**Aangeleverde tekst:**

2017
De oorlog woedt nog steeds
April 2017


De oorlog woedt nog steeds

De oorlog die in de hemel is begonnen, woedt nog altijd. De strijd wordt zelfs heftiger nu de heiligen zich voorbereiden op de wederkomst van de Heiland.

Afbeelding
clouds

Foto: Katarina Stefanovic © iStock/Getty Images; Moment/Getty Images

Iedereen die het internationale nieuws volgt, weet dat we in een tijd van ‘oorlogen en geruchten van oorlogen’ (LV 45:26) leven. Gelukkig is iedereen op aarde een oorlogsveteraan. Wij bestrijden de legermacht van het kwaad in een niet aflatende oorlog die is begonnen in de voorsterfelijke wereld waar we geboren zijn.

Omdat we nog geen stoffelijk lichaam hadden ontvangen, voerden we in de hemel oorlog zonder zwaarden, geweren of bommen. Maar het gevecht was net zo hevig als alle oorlogen van nu. Miljarden sneuvelden.

De voorsterfelijke oorlog werd gevoerd met woorden, ideeën, discussie en overreding (zie Openbaring 12:7–9, 11). Satans strategie was mensen angst aanpraten. Hij wist dat dat de beste manier is om geloof te ondermijnen. Hij kan argumenten gebruikt hebben als: ‘Het is te moeilijk.’ ‘Het is onmogelijk om rein terug te komen.’ ‘Het risico is te groot.’ ‘Hoe weet je dat je Jezus Christus kunt vertrouwen?’ Hij was erg jaloers op de Heiland.

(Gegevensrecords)

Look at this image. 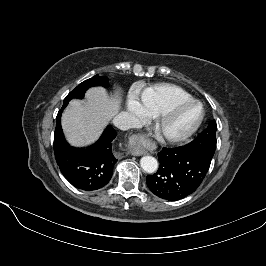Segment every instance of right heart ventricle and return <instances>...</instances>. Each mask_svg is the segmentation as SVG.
<instances>
[{"label": "right heart ventricle", "mask_w": 266, "mask_h": 266, "mask_svg": "<svg viewBox=\"0 0 266 266\" xmlns=\"http://www.w3.org/2000/svg\"><path fill=\"white\" fill-rule=\"evenodd\" d=\"M192 96L176 85L157 84L142 92V103L150 116H159L174 105L191 100Z\"/></svg>", "instance_id": "1"}]
</instances>
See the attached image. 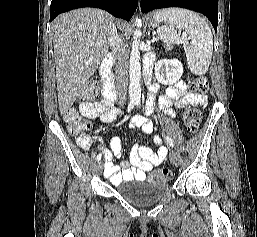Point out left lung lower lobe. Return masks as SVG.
I'll use <instances>...</instances> for the list:
<instances>
[{
  "instance_id": "0a47b994",
  "label": "left lung lower lobe",
  "mask_w": 257,
  "mask_h": 237,
  "mask_svg": "<svg viewBox=\"0 0 257 237\" xmlns=\"http://www.w3.org/2000/svg\"><path fill=\"white\" fill-rule=\"evenodd\" d=\"M167 7H181L200 12L211 21L215 32L217 31V0H141V11L143 13Z\"/></svg>"
}]
</instances>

**Werkopdrachten:**
1. Vat de tekst over de oorlog die nog woedt samen in twee zinnen.
2. Schrijf uit de tekst over de oorlog die nog woedt letterlijk over: het stuk van "Foto: Katarina Stefanovic" tot en met "nu. Miljarden sneuvelden.".
Het materiaal speelt hierbij geen enkele rol.

**Uitgewerkte antwoorden:**
1. De oorlog die in de hemel begon, woedt nog altijd en wordt heftiger nu de heiligen zich voorbereiden op de wederkomst van de Heiland. Die voorsterfelijke oorlog werd zonder wapens gevoerd met woorden, ideeën, discussie en overreding, en Satan probeerde mensen daarbij angst aan te praten om hun geloof te ondermijnen.

2.
Foto: Katarina Stefanovic © iStock/Getty Images; Moment/Getty Images

Iedereen die het internationale nieuws volgt, weet dat we in een tijd van ‘oorlogen en geruchten van oorlogen’ (LV 45:26) leven. Gelukkig is iedereen op aarde een oorlogsveteraan. Wij bestrijden de legermacht van het kwaad in een niet aflatende oorlog die is begonnen in de voorsterfelijke wereld waar we geboren zijn.

Omdat we nog geen stoffelijk lichaam hadden ontvangen, voerden we in de hemel oorlog zonder zwaarden, geweren of bommen. Maar het gevecht was net zo hevig als alle oorlogen van nu. Miljarden sneuvelden.